* **WHAT NEEDS TO BE DONE**
Please transcribe the entries below without changing a single character.

* **Dataset records**
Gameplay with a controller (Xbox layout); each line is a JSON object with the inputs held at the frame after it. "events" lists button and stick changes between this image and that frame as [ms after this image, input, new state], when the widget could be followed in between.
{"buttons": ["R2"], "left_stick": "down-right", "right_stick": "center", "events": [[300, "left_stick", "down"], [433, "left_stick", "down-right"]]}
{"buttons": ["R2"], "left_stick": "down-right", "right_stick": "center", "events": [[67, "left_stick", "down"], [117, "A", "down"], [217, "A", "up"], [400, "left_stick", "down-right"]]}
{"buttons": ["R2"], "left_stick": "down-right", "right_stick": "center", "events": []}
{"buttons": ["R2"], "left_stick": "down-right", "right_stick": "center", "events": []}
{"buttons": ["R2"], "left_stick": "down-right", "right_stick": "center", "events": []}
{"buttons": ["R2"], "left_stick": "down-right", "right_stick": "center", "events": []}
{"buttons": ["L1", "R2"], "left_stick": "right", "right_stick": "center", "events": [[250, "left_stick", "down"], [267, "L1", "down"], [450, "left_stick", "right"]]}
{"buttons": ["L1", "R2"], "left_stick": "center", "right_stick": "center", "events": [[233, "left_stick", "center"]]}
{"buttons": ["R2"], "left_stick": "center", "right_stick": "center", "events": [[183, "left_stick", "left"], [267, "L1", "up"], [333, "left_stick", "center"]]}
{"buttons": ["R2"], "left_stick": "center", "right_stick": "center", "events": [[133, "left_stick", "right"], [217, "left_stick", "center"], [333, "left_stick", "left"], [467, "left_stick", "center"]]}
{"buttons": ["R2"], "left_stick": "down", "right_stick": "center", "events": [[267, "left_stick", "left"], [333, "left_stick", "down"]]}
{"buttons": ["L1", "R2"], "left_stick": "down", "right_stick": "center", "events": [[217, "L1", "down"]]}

* **SOLUTION TO THE PROBLEM**
Gameplay with a controller (Xbox layout); each line is a JSON object with the inputs held at the frame after it. "events" lists button and stick changes between this image and that frame as [ms after this image, input, new state], when the widget could be followed in between.
{"buttons": ["R2"], "left_stick": "down-right", "right_stick": "center", "events": [[300, "left_stick", "down"], [433, "left_stick", "down-right"]]}
{"buttons": ["R2"], "left_stick": "down-right", "right_stick": "center", "events": [[67, "left_stick", "down"], [117, "A", "down"], [217, "A", "up"], [400, "left_stick", "down-right"]]}
{"buttons": ["R2"], "left_stick": "down-right", "right_stick": "center", "events": []}
{"buttons": ["R2"], "left_stick": "down-right", "right_stick": "center", "events": []}
{"buttons": ["R2"], "left_stick": "down-right", "right_stick": "center", "events": []}
{"buttons": ["R2"], "left_stick": "down-right", "right_stick": "center", "events": []}
{"buttons": ["L1", "R2"], "left_stick": "right", "right_stick": "center", "events": [[250, "left_stick", "down"], [267, "L1", "down"], [450, "left_stick", "right"]]}
{"buttons": ["L1", "R2"], "left_stick": "center", "right_stick": "center", "events": [[233, "left_stick", "center"]]}
{"buttons": ["R2"], "left_stick": "center", "right_stick": "center", "events": [[183, "left_stick", "left"], [267, "L1", "up"], [333, "left_stick", "center"]]}
{"buttons": ["R2"], "left_stick": "center", "right_stick": "center", "events": [[133, "left_stick", "right"], [217, "left_stick", "center"], [333, "left_stick", "left"], [467, "left_stick", "center"]]}
{"buttons": ["R2"], "left_stick": "down", "right_stick": "center", "events": [[267, "left_stick", "left"], [333, "left_stick", "down"]]}
{"buttons": ["L1", "R2"], "left_stick": "down", "right_stick": "center", "events": [[217, "L1", "down"]]}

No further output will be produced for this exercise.